Camp shot me a questioning look and I caught up with him and Biff, finishing up the jig, the two nuns breathing hard and near to collapse. We played ‘Buffalo Gals’ and then it was time for ‘Sweet Evelina’, the waltz that had started the dance. This time it said something different. It told everybody that if they hadn’t danced with their sweethearts, they best do it now: the night was wearing down.
‘Altho’ I am fated to marry her never,
I’m sure it will last for ever and ever.’
Over at the long tables, children laid stretched out on benches, their eyes slits as they tried to keep them open. Near them, babies slept in baskets on the floor. The married folks danced, the women letting their husbands press them close. Frank T. danced with Maggie, him trying to pull her to him but her putting up a little fight. Likely she was thinking about how he’d made a fool of himself with Mrs Williams. Wiley paired off w
ith April Burnett, a woman he admired, not that he could come out and say it, him being shy due to those kicked-out teeth of his. Daddy, a little tipsy from drink, waltzed Mama around the floor.

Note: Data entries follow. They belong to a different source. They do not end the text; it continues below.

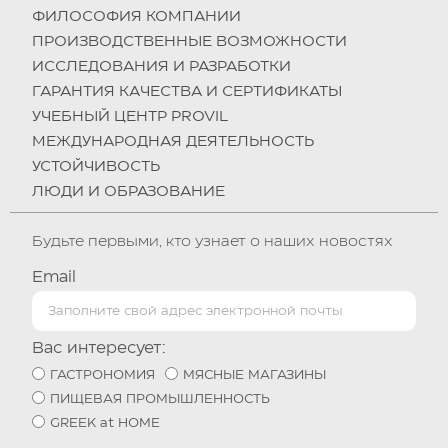
ФИЛОСОФИЯ КОМПАНИИ
ПРОИЗВОДСТВЕННЫЕ ВОЗМОЖНОСТИ
ИССЛЕДОВАНИЯ И РАЗРАБОТКИ
ГАРАНТИЯ КАЧЕСТВА И СЕРТИФИКАТЫ
УЧЕБНЫЙ ЦЕНТР PROVIL
МЕЖДУНАРОДНАЯ ДЕЯТЕЛЬНОСТЬ
УСТОЙЧИВОСТЬ
ЛЮДИ И ОБРАЗОВАНИЕ
Будьте первыми, кто узнает о наших новостях
Email
Вас интересует:
ГАСТРОНОМИЯ
МЯСНЫЕ МАГАЗИНЫ
ПИЩЕВАЯ ПРОМЫШЛЕННОСТЬ
GREEK at HOME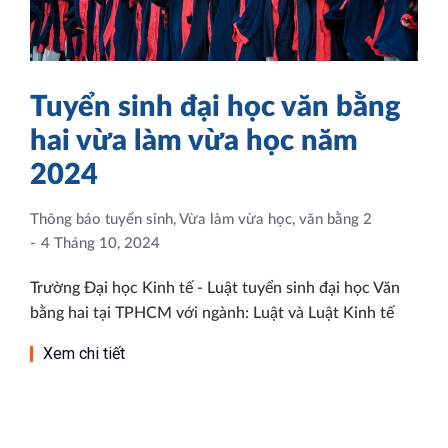
Tuyển sinh đại học văn bằng
hai vừa làm vừa học năm
2024
Thông báo tuyển sinh
,
Vừa làm vừa học, văn bằng 2
4 Tháng 10, 2024
Trường Đại học Kinh tế - Luật tuyển sinh đại học Văn
bằng hai tại TPHCM với ngành: Luật và Luật Kinh tế
Xem chi tiết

It was Oscar and Mrs Williams that stood out. He took her in slow sweeps, a noticeable amount of air between them but both so fixed on the other that I had to turn my head. This ache high up in my chest had nothing to do with Oscar, I told myself, my bow moving slow across the strings. It was because of the boys I had been promised to, Oakley Hill and Joe Pete Conley. They had been cut short, and that had cut me short too, and I missed them both but Oakley most of all.
The last note drifted away, swallowed up by the whispering surf. A kind of clumsiness came over the dancers as they broke apart, the swell of the music still in their blood but the planked floor flat under their feet. In hushed whispers, the women packed up the empty platters and the cake dishes and put them in baskets. The men went off to the sand hills likely to kick sand over the whiskey bottles, not wanting wives and mothers to know how much they’d drunk. The nuns made the orphans stand in lines of ten so they could count heads, and when they left, it made a sizable hole in the crowd. I wrapped my fiddle in the old pillowcase that I used for such. ‘You did just fine,’ Biff told me. Camp said, ‘Surely did.’ I was still pinking up from that when Oscar came by, a lit cigarette going, and me pulling in that good smell. He took my hand and said, ‘You outshined the boys by a mile.’
It turned me airy, those fingers of his closing over mine. It was just me and Oscar Williams, our hands together. Them green eyes of his, I thought. They carried me to a place I didn’t ever want to leave.
He let go of my hand. There was a coin in my palm. I stared at that coin, warm from his hand but cold and hard all the same. It made me want to say, ‘It ain’t money I’m needing. It ain’t,’ but he had moved on, shaking Biff’s and Camp’s hands just like he’d done mine, likely palming coins. Wages, that was what this was.